The respective obligations of the Underwriters to purchase the Shares are
subject to each of the following terms and conditions:

                  (a)  Notification that the Registration Statement has become
           effective shall have been received by the Representatives and the
           Prospectus shall have been timely filed with the Commission in
           accordance with Section 6(a) of this Agreement.

                                       11
   12

                  (b) No order preventing or suspending the use of any
           preliminary prospectus or the Prospectus shall have been or shall be
           in effect and no order suspending the effectiveness of the
           Registration Statement shall be in effect and no proceedings for such
           purpose shall be pending before or threatened by the Commission, and
           any requests for additional information on the part of the Commission
           (to be included in the Registration Statement or the Prospectus or
           otherwise) shall have been complied with to the satisfaction of the
           Commission and the Representatives.

                  (c) The representations and warranties of the Company
           contained in this Agreement and in the certificates delivered
           pursuant to Section 5(d) shall be true and correct when made and on
           and as of each Closing Date as if made on such date and the Company
           shall have performed all covenants and agreements and satisfied all
           the conditions contained in this Agreement required to be performed
           or satisfied by it at or before such Closing Date.

                  (d) The Representatives shall have received on each Closing
           Date a certificate, addressed to the Representatives and dated such
           Closing Date, of the chief executive or chief operating officer and
           the chief financial officer or chief accounting officer of the
           Company to the effect that (i) the signers of such certificate have
           carefully examined the Registration Statement, the Prospectus and
           this Agreement and that the representations and warranties of the
           Company in this Agreement are true and correct on and as of such
           Closing Date with the same effect as if made on such Closing Date and
           the Company has performed all covenants and agreements and satisfied
           all conditions contained in this Agreement required to be performed
           or satisfied by it at or prior to such Closing Date, and (ii) no stop
           order suspending the effectiveness of the Registration Statement has
           been issued and to the best of their knowledge, no proceedings for
           that purpose have been instituted or are pending under the Securities
           Act.

                  (e) [Intentionally Blank]

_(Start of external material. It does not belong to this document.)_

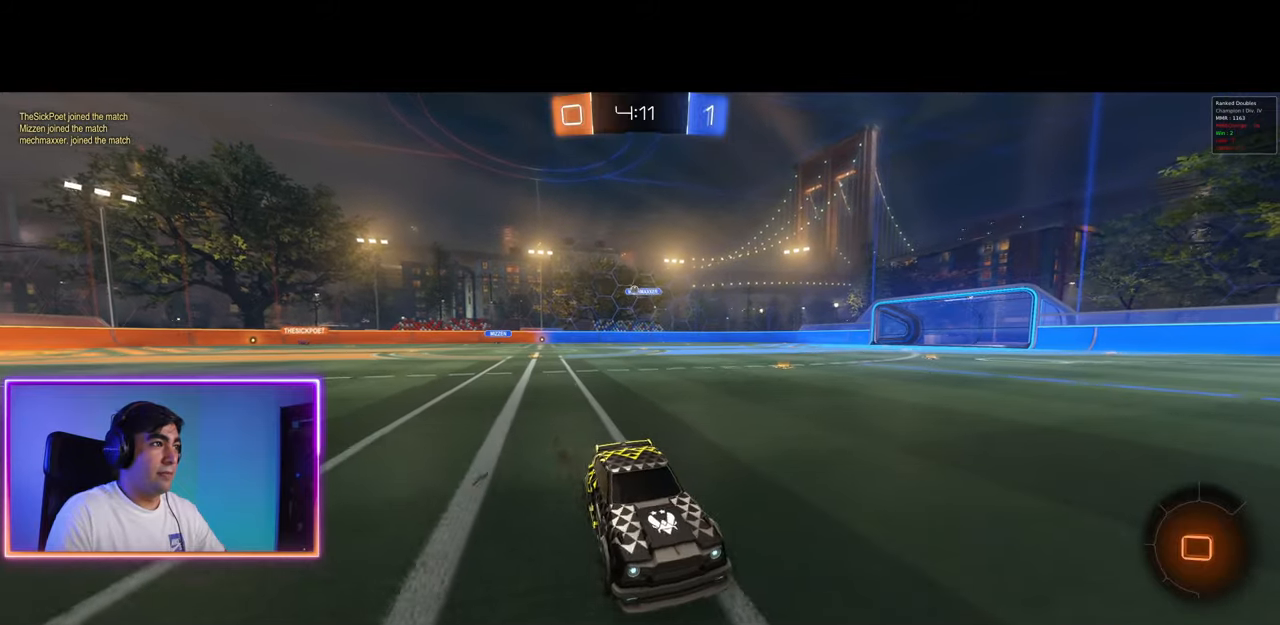
{"keys": ["d", "w"], "mouse": ["left"], "events": [[83, "shift", "up"], [450, "mouse_left", "down"]]}
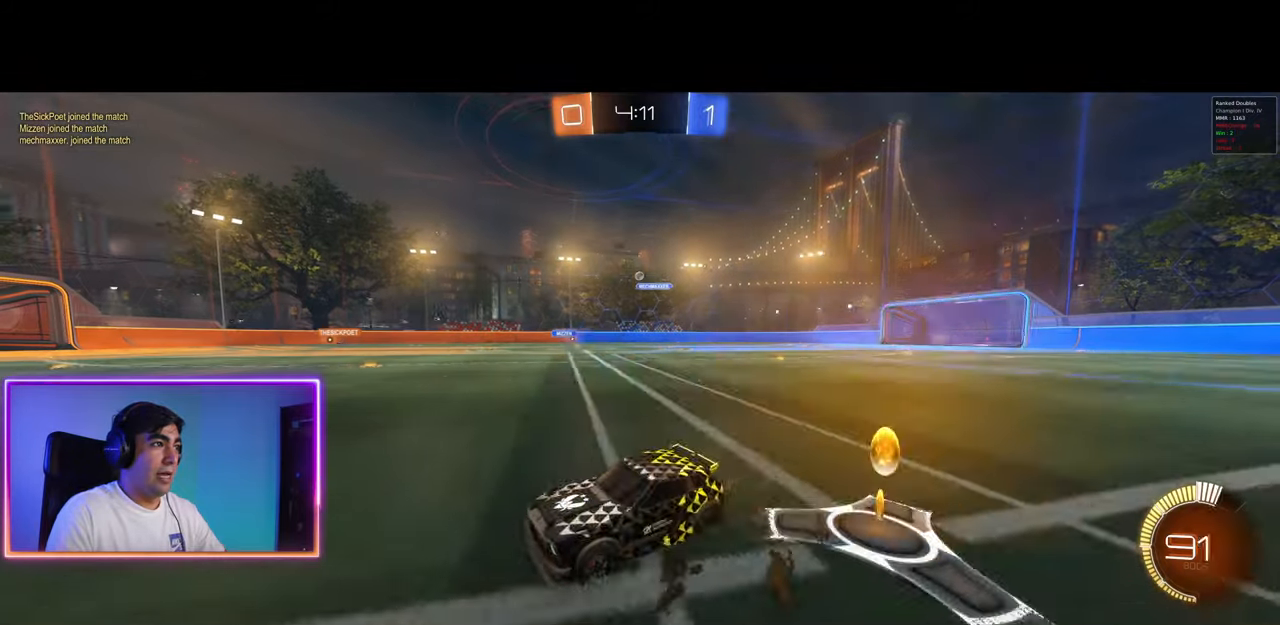
{"keys": ["a", "d", "q", "w"], "mouse": ["left", "right"], "events": [[100, "mouse_left", "up"], [450, "mouse_left", "down"], [467, "mouse_right", "down"], [467, "q", "down"], [483, "a", "down"]]}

                  (f) The Representatives shall have received on the Effective
           Date, at the time this Agreement is executed and on each Closing Date
           a signed letter from Ernst & Young LLP addressed to the
           Representatives and dated, respectively, the Effective Date, the date
           of this Agreement and each such Closing Date, in form and substance
           reasonably satisfactory to the Representatives, confirming that they
           are independent accountants within the meaning of the Securities Act
           and the Rules, that the response to Item 10 of the Registration
           Statement is correct insofar as it relates to them and stating in
           effect that:

                      (i) in their opinion the audited financial statements
                  and financial statement schedules included in the Registration
                  Statement and the Prospectus and reported on by them comply as
                  to form in all material respects with the applicable
                  accounting requirements of the Securities Act and the Rules;

                                       12
   13

                         (ii)  on the basis of a reading of the amounts included
                  in the Registration Statement and the Prospectus under the
                  headings "Summary Financial Information" and "Selected
                  Financial Data," carrying out certain procedures (but not an
                  examination in accordance with generally accepted auditing
                  standards) which would not necessarily reveal matters of
                  significance with respect to the comments set forth in such
                  letter, a reading of the minutes of the meetings of the
                  stockholders and directors of the Company, and inquiries of
                  certain officials of the Company who have responsibility for
                  financial and accounting matters of the Company as to
                  transactions and events subsequent to the date of the latest
                  audited financial statements, except as disclosed in the
                  Registration Statement and the Prospectus, nothing came to
                  their attention which caused them to believe that:

                                (A) the amounts in "Summary Financial
                         Information," and "Selected Financial Data" included in
                         the Registration Statement and the Prospectus do not
                         agree with the corresponding amounts in the audited and
                         unaudited financial statements from which such amounts
                         were derived; or

                                (B) with respect to the Company, there were, at
                         a specified date not more than five business days prior
                         to the date of the letter, any increases in the current
                         liabilities and long-term liabilities of the Company or
                         any decreases in net income or in working capital or
                         the stockholders' equity in the Company, as compared
                         with the amounts shown on the Company's audited balance
                         sheet for the fiscal year ended 1998 and the nine
                         months ended May 31, 1999 included in the Registration
                         Statement; and

                         (iii) they have performed certain other procedures as
                  may be permitted under Generally Acceptable Auditing Standards
                  as a result of which they determined that certain information
                  of an accounting, financial or statistical nature (which is
                  limited to accounting, financial or statistical information
                  derived from the general accounting records of the Company)
                  set forth in the Registration Statement and the Prospectus and
                  reasonably specified by the Representatives agrees with the
                  accounting records of the Company.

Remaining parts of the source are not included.